Within a decade of construction, the power plant supplied 87 per cent of Ireland’s electricity demand, which was an immense achievement for a fledgling, independent state. But as rural electrification was lighting up Ireland, the source of energy was casting a dark shadow over the future of salmon, heralding their disappearance. Ardnacrusha is an ecological catastrophe of historic magnitude that has devastated the Shannon and the life in it. For salmon, Peril notes, “it wreaked absolute havoc ... from the very start”.
Peril is now in his 80s and his book is his last-hope attempt at imploring us to rescue the salmon. “Time,” he writes, “is rapidly running out”. “If we continue along our current path, it will not be long before it is gone, and with it, a profound link between us, the natural environment around us and our most remote human ancestors”.
Dealing with the many factors threatening salmon at sea is complex – but not impossible. For the salmon that return to Irish rivers to breed, solutions are within our reach and authority. We can act to ensure their survival and reproduction.
Peril correctly argues all fishing for wild salmon should cease.
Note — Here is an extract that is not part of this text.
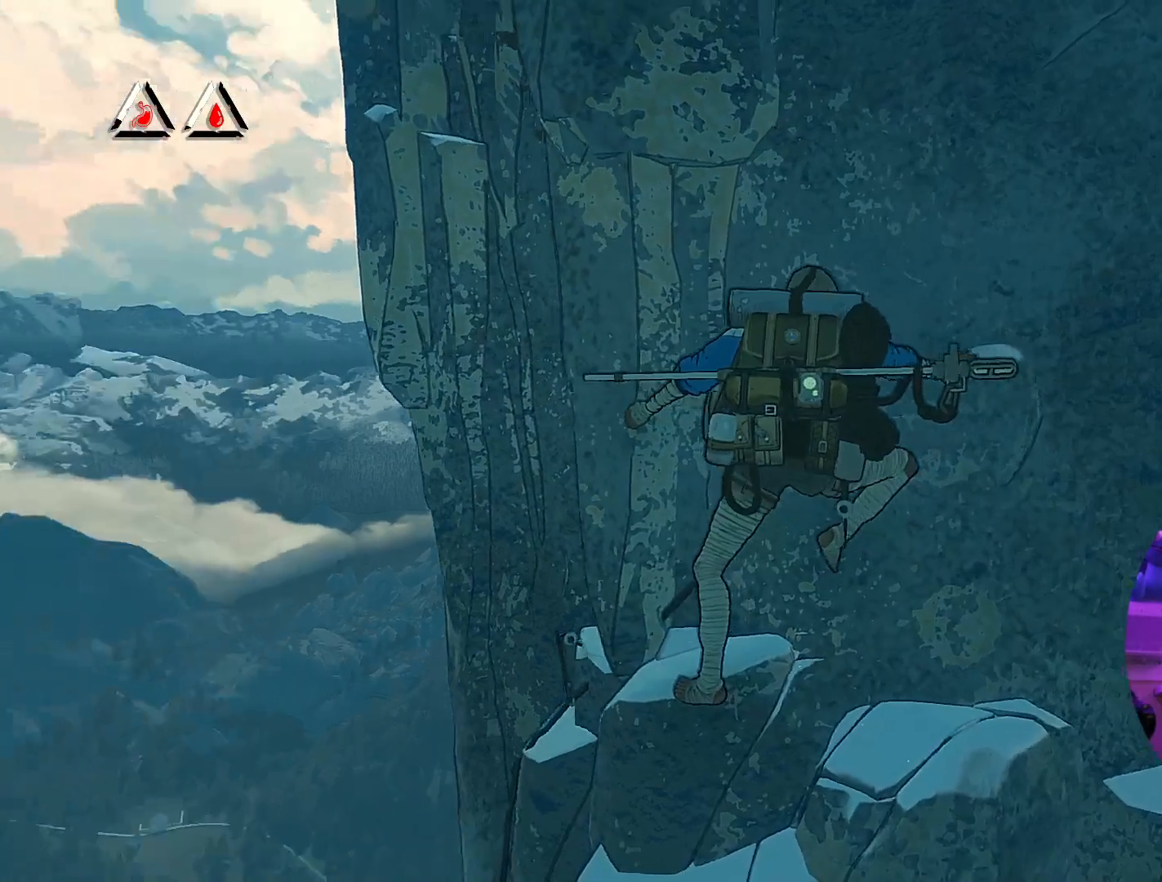
{"dt_ms": 500, "buttons": [], "left_stick": "up", "right_stick": "center", "events": [[283, "left_stick", "up"], [367, "right_stick", "center"]]}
In 2022, Inland Fisheries Ireland reported the wild salmon population as 171,700, yet that same year they licensed catching of 10,348 salmon. Now the species is red-listed and facing extinction. It’s inexplicable that the Irish authorities continue to sanction their demise.
Peril’s greatest hope for altering the salmon’s bleak trajectory in Ireland is to decommission Ardnacrusha. Today, up to 90 per cent of the flow of the river Shannon is diverted to the power station, all to produce about 2 per cent of Ireland’s electricity. It comes at a time when the future of clean energy for the ESB is in wind and solar, not hydropower. For Peril, the same vision that led to the building of this iconic power station, one of the State’s greatest public triumphs, needs now to be harnessed differently to benefit nature. As long as Ardnacrusha is in operation, the Shannon and its salmon will never recover.
[ Wild salmon are an Irish icon. Now they’re almost goneOpens in new window ]
When I met Whitaker, he predicted that salmon stocks would virtually disappear within a decade or so. Climate change has hastened the emergency; Whitaker’s beloved river Boyne is now heating up to a degree beyond which it may be impossible for the remaining salmon to survive.
And yet, all is not lost. Focusing on wild salmon makes sense; what’s good for salmon is good for the health of habitats and many other species. We need a radical vision in line with what Whitaker did for our economy and what politicians such as Dr Noël Browne and Donogh O’Malley achieved for our health service and education system; in short, we need courage and leadership – a Whitaker plan for nature, fit for the 21st century.